• 挑战题:
把选段中的下面这句话译成英文:"由實驗結果可以知道,顆粒經過震波後會有流體深度突然上升以及速度突然下降的不連續變化,當兩個震波彼此交互影響時,流體深度會上升得更高,影響範圍也變得更遠。"

• 选段:
| 摘要: | 本研究是以開放式的傾斜滑槽作為實驗設備,並在滑槽中設置兩個圓柱形的阻礙物以實驗的方式探討不同實驗控制參數(滑槽傾斜角、圓柱間距),對超臨界顆粒流撞擊阻礙物後產生的震波交互影響。為了觀察流體在自由表面的速度,攝影機垂直於滑槽上方拍攝影像,並利用粒子影像測速(Particle image velocimetry, PIV)計算速度場,而流體深度則是使用雷射掃描儀搭配旋轉編碼器來量測。實驗結果分析了流體深度、平均速度、擾動速度、粒子溫度以及福祿數的變化,根據這些分析參數的結果,建立了參數彼此之間的關聯性。
由實驗結果可以知道,顆粒經過震波後會有流體深度突然上升以及速度突然下降的不連續變化,當兩個震波彼此交互影響時,流體深度會上升得更高,影響範圍也變得更遠。在低傾斜角時,我們發現最大流體深度、平均擾動速度以及平均粒子溫度是隨著圓柱間距增加而減小,反之,在高傾斜角時,是隨著圓柱間距增加而增加。表示流場擾動速度與粒子溫度的增加會導致顆粒的流動變得稀薄,影響流體深度的膨脹效應越強,使最大流體深度增加。最後,我們從流場的深度剖面發現不同實驗組別間,有著不同的流動形態,並將所有組別的結果繪製成相圖呈現,還發現流動形態與最小福祿數有關。
;This study investigates the interaction effects of shock waves between two circular cylinder obstacles in supercritical granular flow using an open inclined chute as the experimental equipment. Different experimental control parameters, such as the inclination angle of the chute and the spacing between the cylinders, are used to investigate the shock wave interaction after the granular media impacts obstacles. A camera perpendicular to the surface of the chute will be used to record the free surface granular flow images, and particle image velocimetry (PIV) is employed to calculate the velocity fields. The fluid depth is measured using a laser scanner combined with an encoder. The experimental results analyze the variations in fluid depth, mean velocity, fluctuation velocity, granular temperature, and Froude number. According to these analysis parameters, we also established correlations between each other.

• 提取材料:
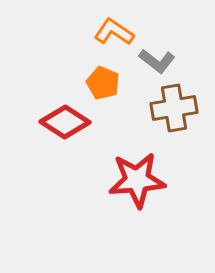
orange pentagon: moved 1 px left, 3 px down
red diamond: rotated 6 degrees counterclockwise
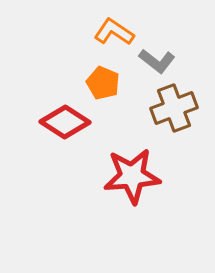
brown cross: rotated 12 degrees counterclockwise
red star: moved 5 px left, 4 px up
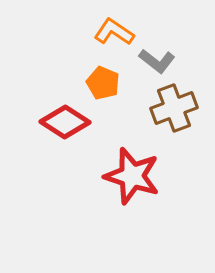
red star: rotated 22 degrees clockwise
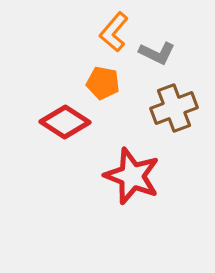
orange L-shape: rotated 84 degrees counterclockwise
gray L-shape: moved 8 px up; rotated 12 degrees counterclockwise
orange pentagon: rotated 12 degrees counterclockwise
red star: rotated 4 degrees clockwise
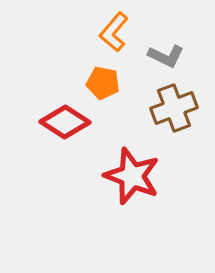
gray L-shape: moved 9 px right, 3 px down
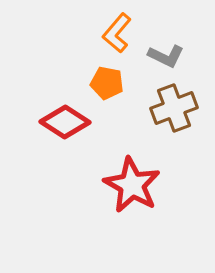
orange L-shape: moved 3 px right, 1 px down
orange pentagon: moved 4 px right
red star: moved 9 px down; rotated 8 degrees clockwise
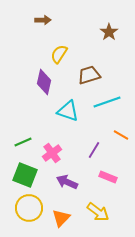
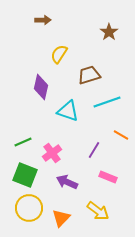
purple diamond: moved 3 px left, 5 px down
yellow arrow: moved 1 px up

• 最终答案:
The experimental results show that after the granules pass through a shock wave, there is a discontinuous change in which the fluid depth rises suddenly and the velocity drops suddenly; when two shock waves interact with each other, the fluid depth rises even higher and the affected area extends farther.